A recent survey by Bitcoin wallet Luno has shown the desire by UK residents for the launching of a “Bitcoin Barometer” which monitors the numbers of those currently involved in crypto.

The barometer, which was launched today, shows that an estimated 15.8 million UK residents either currently own or would consider owning cryptocurrencies in the future.

The recent survey of 2,000 UK residents by Luno indicates that over a quarter could see Bitcoin as becoming a valid currency in the future, used in the same way as traditional mainstream currencies in circulation. Some 23% wanted more information, a figure born out by previous surveys elsewhere, and a fifth of respondent said that they would like to see Bitcoin used online and in-store in retail.

Again, as other surveys have indicated, trust and understanding remain a key issue as a barrier to wider adoption in the community. Luno’s own figures reflected this with 43% of respondents admitting that they hadn’t purchased cryptocurrencies for this reason and over half called for further regulation.

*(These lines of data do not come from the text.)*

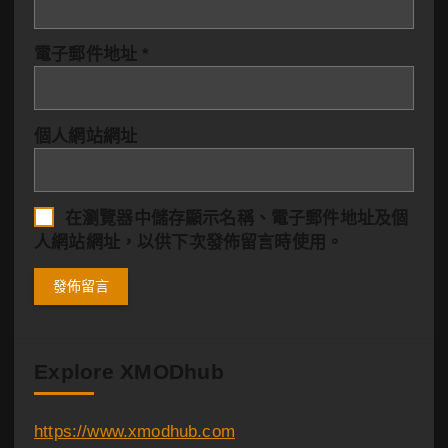
電子郵件地址
*
個人網站網址
在
瀏覽器
中儲存顯示名稱、電子郵件地址及個
人網站網址，以供下次發佈留言時使用。
Explore XMODhub
https://www.xmodhub.com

Maya Kumar, company spokesman and head in the UK and Ireland, commented:

“Our survey showed that just under 2 in 5 (36%) had not purchased cryptocurrencies because they didn’t understand the concept. There are public misunderstandings around cryptocurrencies that lead to this lack of trust. We believe by making cryptocurrencies easier to understand through education and offering a user-friendly, safe platform, more people across the globe can trust, benefit from an upgrade to a better financial system.”

What came through clearly, based on the numbers, is that cryptocurrency is well established in the UK, far more so that many other nations in Europe, such as France where crypto uptake is particularly low. South Korea, Japan, and the UK currently lead the way in general cryptocurrency awareness.

Earlier this year, UK city minister John Glen suggested that regulation could be a “significant boost”  to the local cryptocurrency industry should the government be able to find an appropriate level of regulation.